How files are laid out in the underlying storage
The storage service is meant to be used for a digital archive, where files aren't being saved for weeks or months -- we're preserving them for years. Our files will outlive any particular software stack (including the storage service), so we want to organise them in a way that will remain useful after all the code is gone.
Within each storage location (Amazon S3 bucket, Azure Blob container), we group bags into related "spaces" of content. Within each space, bags are further grouped by "external identifier", and then each version of a bag is in a versioned prefix.
Although bags are uploaded as compressed archives, they are stored as unpacked files:
Here, the two spaces are "born-digital" and "digitised". Within these spaces, the external identifiers are "A000001", "A000002" and "b1000001".
Each storage location uses an identical file layout. They should be byte-for-byte identical. This keeps the storage service simple, and makes it easier to compare two locations.
Benefits
This layout is human-readable.
This layout is standalone and self-contained.
You don't need the storage service or its databases to make sense of this storage -- all the key information is contained within the structure of the files and the BagIt manifests.
This gives us a flexible way to manage permissions.

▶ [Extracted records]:
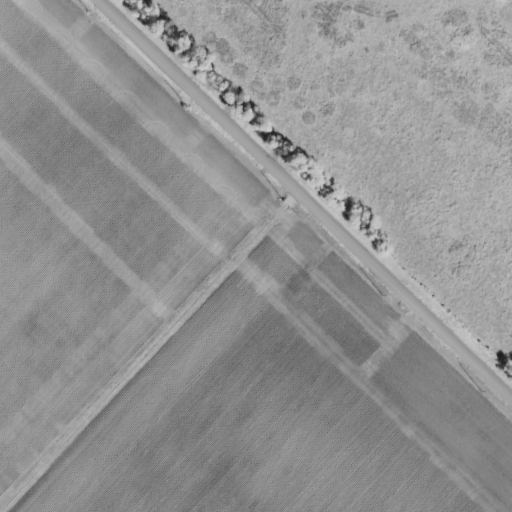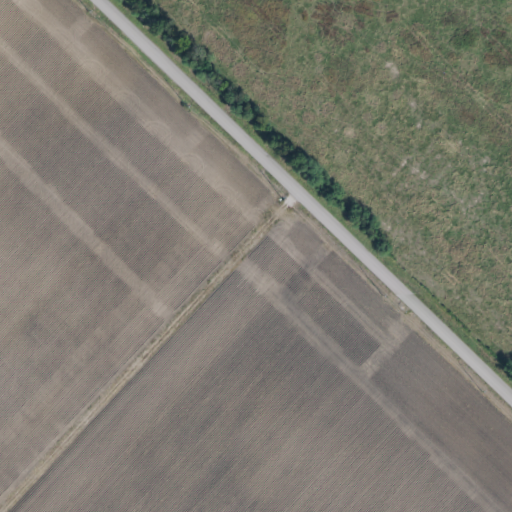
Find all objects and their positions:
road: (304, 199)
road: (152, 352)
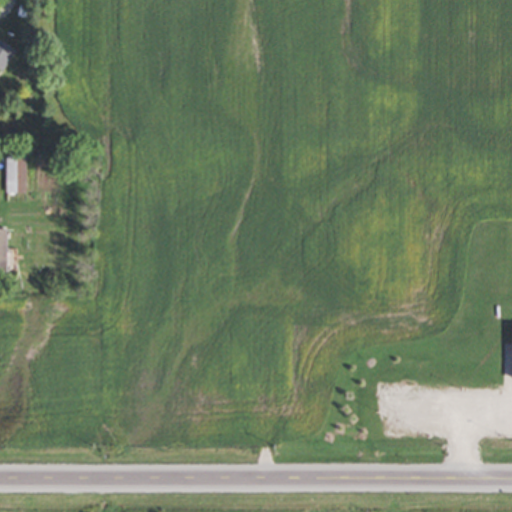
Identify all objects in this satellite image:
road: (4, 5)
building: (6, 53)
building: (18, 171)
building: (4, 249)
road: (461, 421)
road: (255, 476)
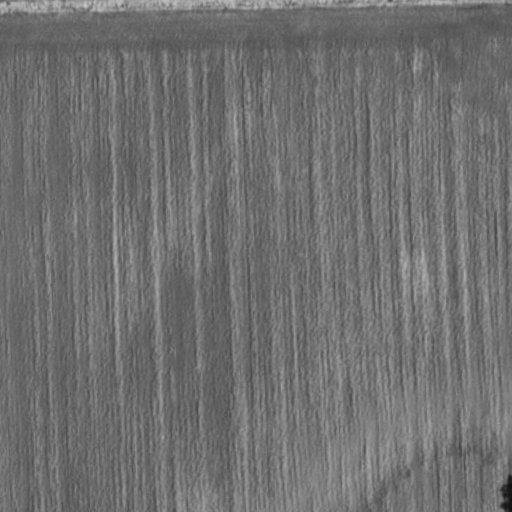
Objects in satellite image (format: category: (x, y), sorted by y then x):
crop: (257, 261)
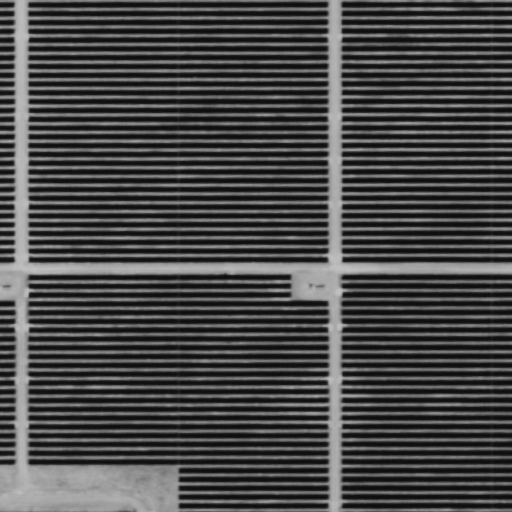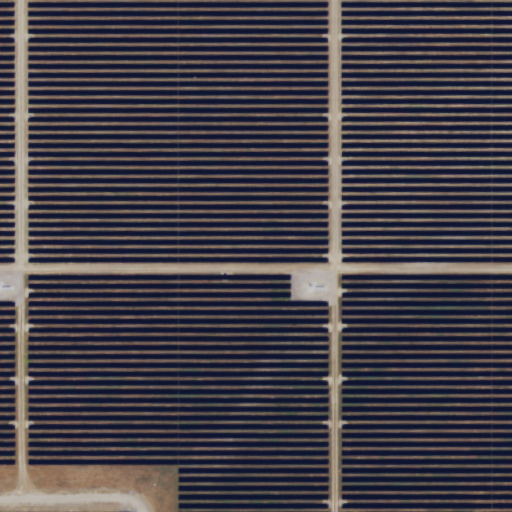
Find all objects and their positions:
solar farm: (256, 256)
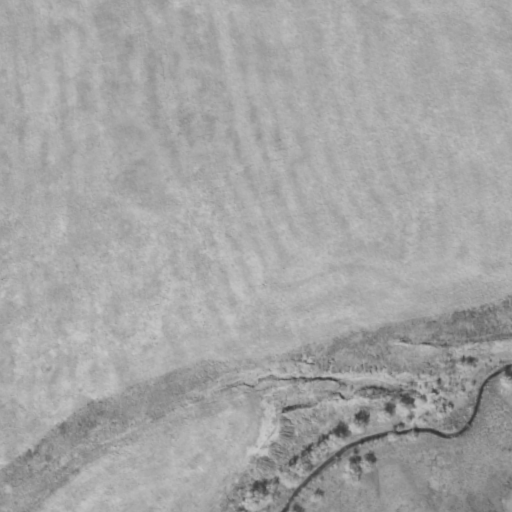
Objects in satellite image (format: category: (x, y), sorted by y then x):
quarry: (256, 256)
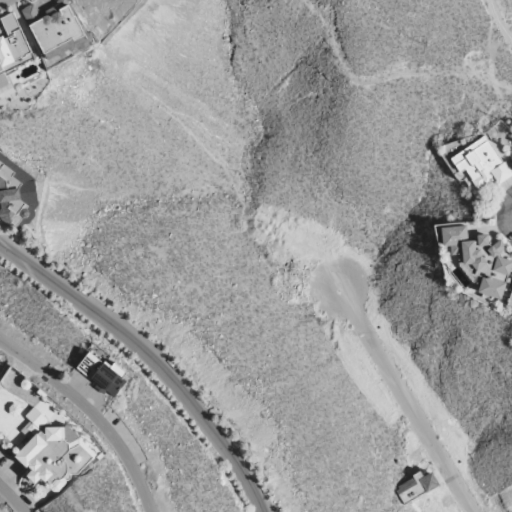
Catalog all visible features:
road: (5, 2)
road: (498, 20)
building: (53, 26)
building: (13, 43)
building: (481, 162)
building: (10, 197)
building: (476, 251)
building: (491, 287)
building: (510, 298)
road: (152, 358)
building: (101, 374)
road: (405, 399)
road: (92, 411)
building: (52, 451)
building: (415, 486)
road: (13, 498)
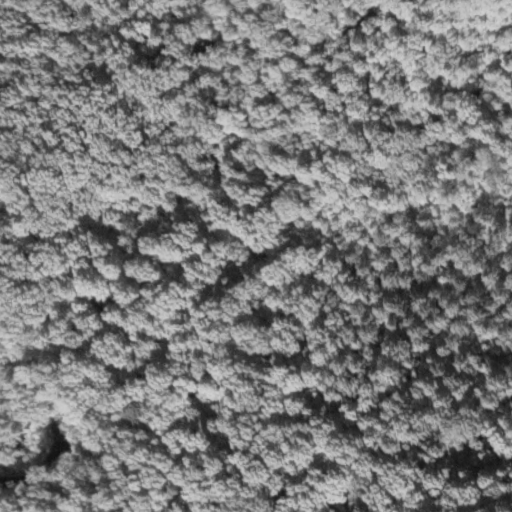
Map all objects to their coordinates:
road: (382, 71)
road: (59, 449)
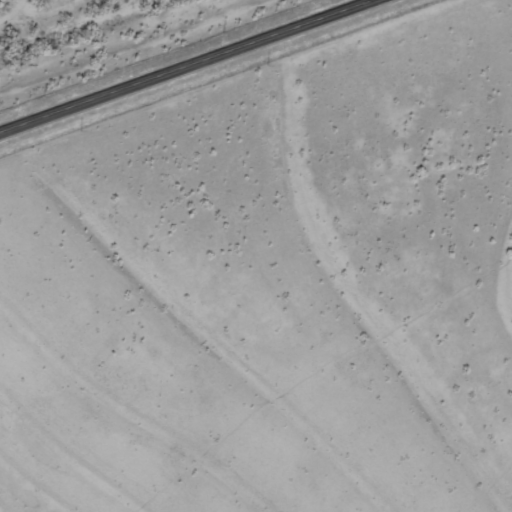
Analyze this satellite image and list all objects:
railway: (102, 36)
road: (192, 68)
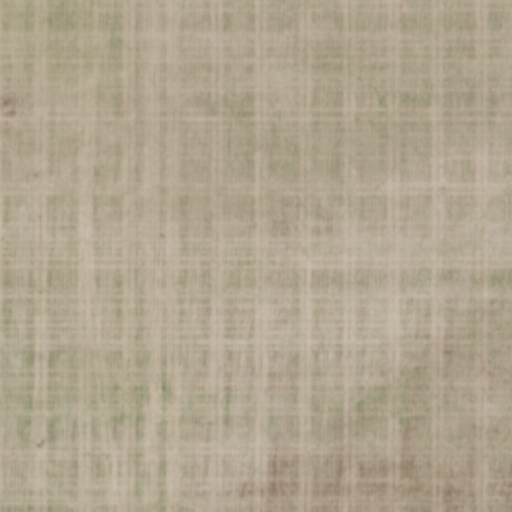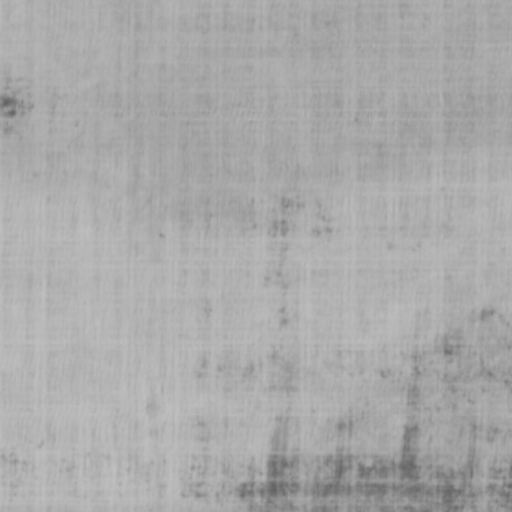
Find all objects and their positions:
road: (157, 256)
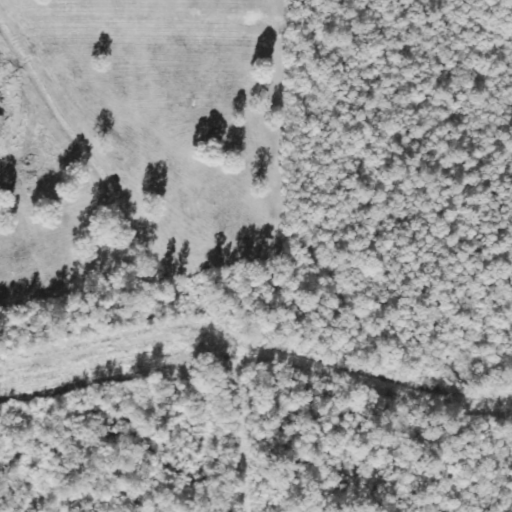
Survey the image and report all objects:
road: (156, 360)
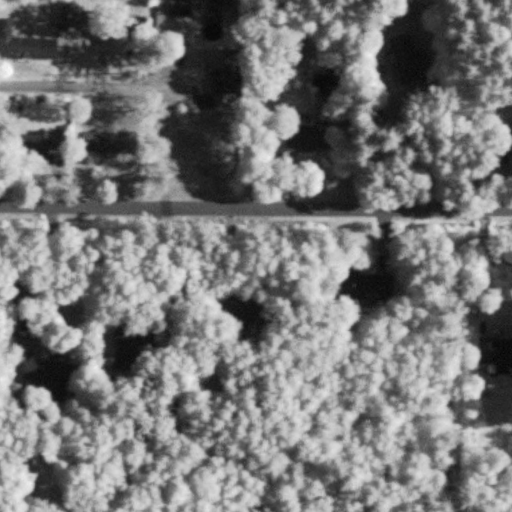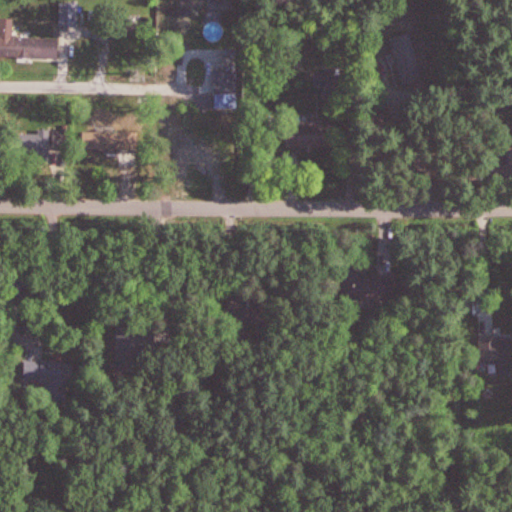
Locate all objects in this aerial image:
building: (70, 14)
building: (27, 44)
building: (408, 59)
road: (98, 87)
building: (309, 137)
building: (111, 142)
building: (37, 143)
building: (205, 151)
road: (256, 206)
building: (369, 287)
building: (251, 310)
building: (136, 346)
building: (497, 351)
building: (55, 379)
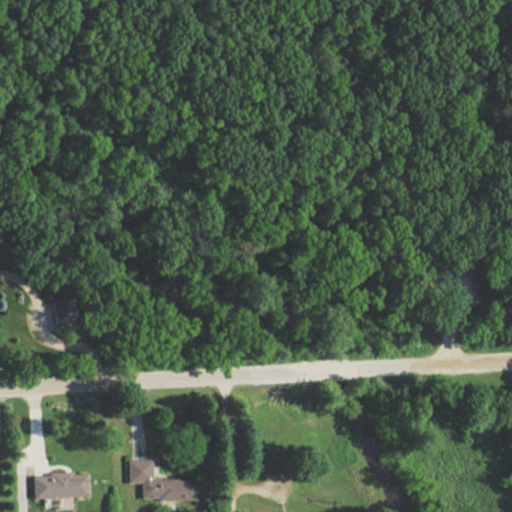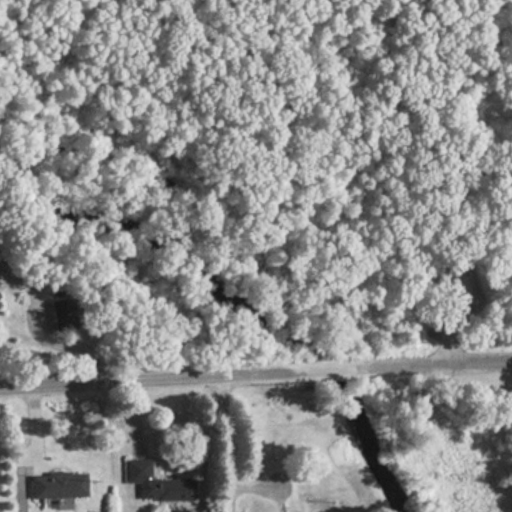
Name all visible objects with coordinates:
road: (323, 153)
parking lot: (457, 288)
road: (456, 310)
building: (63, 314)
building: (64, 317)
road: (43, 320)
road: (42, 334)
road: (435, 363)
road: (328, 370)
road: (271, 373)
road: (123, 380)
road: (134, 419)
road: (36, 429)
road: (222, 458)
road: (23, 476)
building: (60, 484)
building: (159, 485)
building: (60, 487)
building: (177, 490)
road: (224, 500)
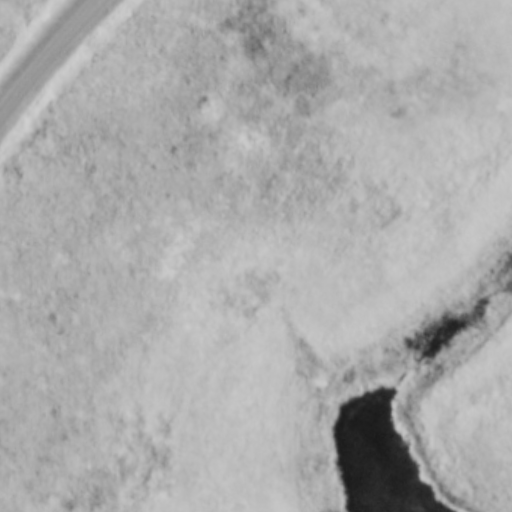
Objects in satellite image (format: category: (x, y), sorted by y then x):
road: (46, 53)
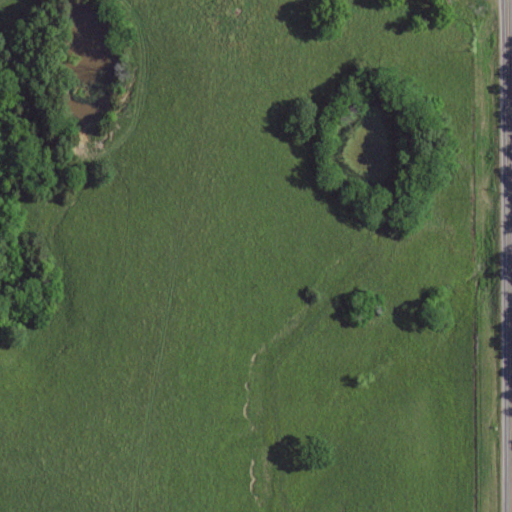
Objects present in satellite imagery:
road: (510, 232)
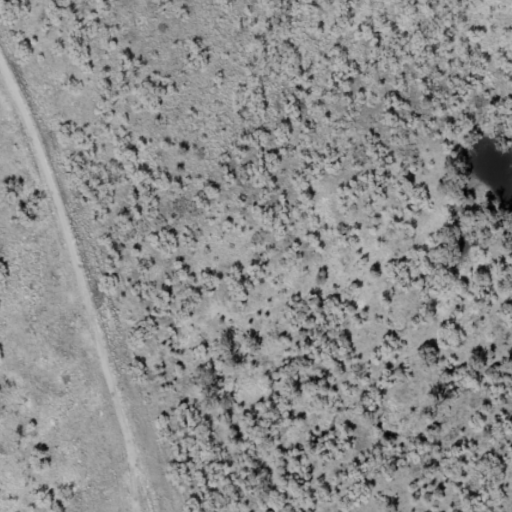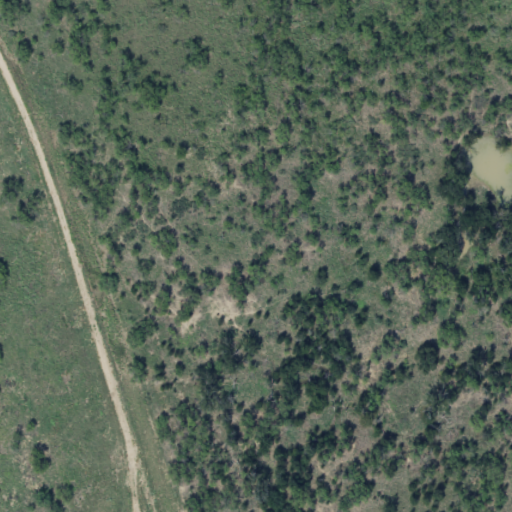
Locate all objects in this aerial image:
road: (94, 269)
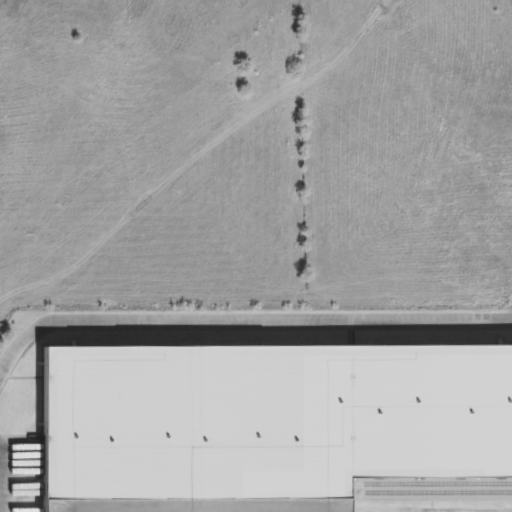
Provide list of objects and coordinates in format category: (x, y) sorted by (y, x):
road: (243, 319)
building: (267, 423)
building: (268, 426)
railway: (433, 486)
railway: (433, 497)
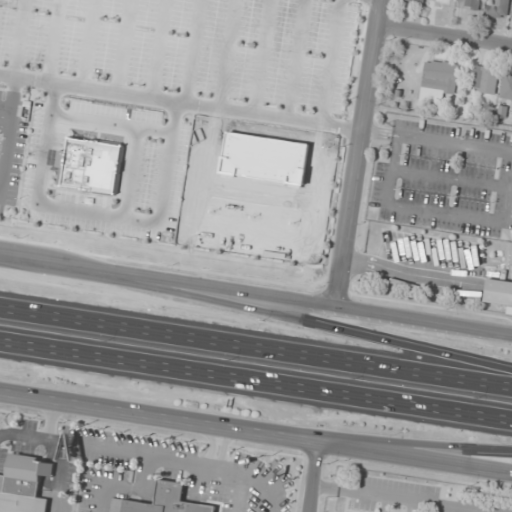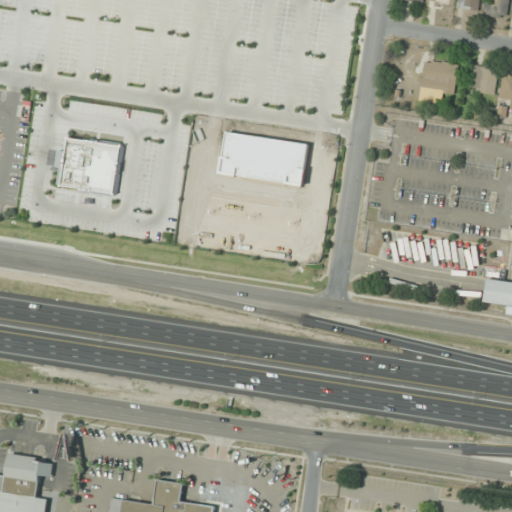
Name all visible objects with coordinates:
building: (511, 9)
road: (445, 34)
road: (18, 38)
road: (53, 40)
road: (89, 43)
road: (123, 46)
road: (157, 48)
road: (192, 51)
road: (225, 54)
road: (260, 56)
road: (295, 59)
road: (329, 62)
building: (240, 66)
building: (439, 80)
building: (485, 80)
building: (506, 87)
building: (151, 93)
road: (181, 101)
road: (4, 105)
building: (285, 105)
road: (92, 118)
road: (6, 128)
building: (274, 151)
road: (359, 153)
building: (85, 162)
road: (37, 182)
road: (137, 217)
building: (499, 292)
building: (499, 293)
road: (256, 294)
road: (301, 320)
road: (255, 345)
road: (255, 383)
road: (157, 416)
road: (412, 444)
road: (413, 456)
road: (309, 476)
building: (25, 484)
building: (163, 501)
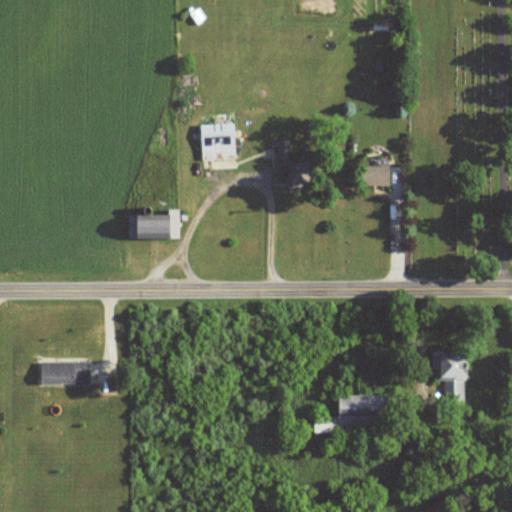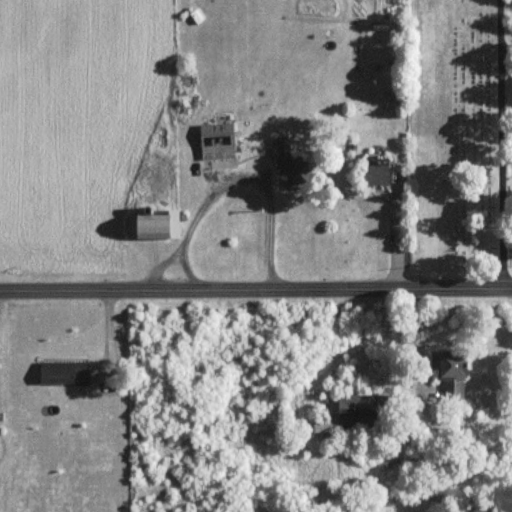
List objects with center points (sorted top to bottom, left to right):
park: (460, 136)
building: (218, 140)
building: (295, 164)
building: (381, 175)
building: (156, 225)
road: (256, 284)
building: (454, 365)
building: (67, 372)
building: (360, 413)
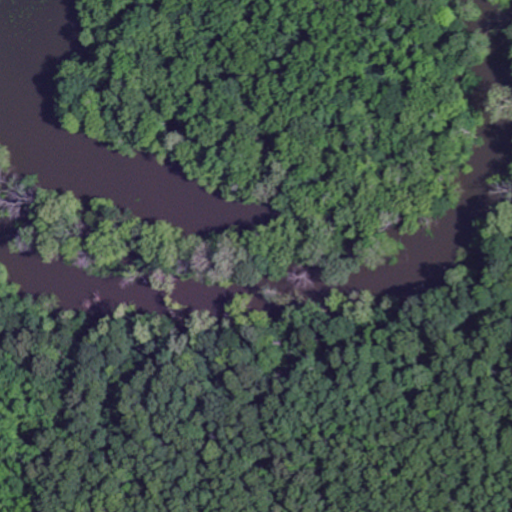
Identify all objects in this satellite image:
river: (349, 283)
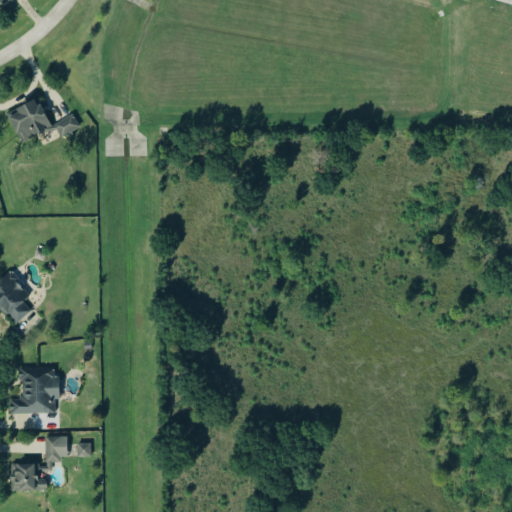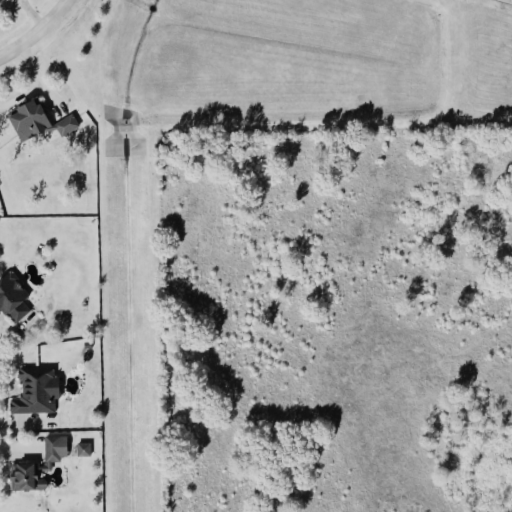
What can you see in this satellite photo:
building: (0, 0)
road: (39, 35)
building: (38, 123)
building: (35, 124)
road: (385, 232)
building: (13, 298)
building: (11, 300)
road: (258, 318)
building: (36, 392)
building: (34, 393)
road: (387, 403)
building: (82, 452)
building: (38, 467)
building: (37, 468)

▶ [PROBLEM SET]:
1. In the storage layout text, what form are bags kept in, even though they are uploaded as compressed archives?
2. Retype the section of the storage layout text that opens with the words "This layout is standalone" and closes with "to manage permissions.".

▶ [SOLUTIONS IN ORDER]:
1. They are stored as unpacked files.

2.
This layout is standalone and self-contained.
You don't need the storage service or its databases to make sense of this storage -- all the key information is contained within the structure of the files and the BagIt manifests.
This gives us a flexible way to manage permissions.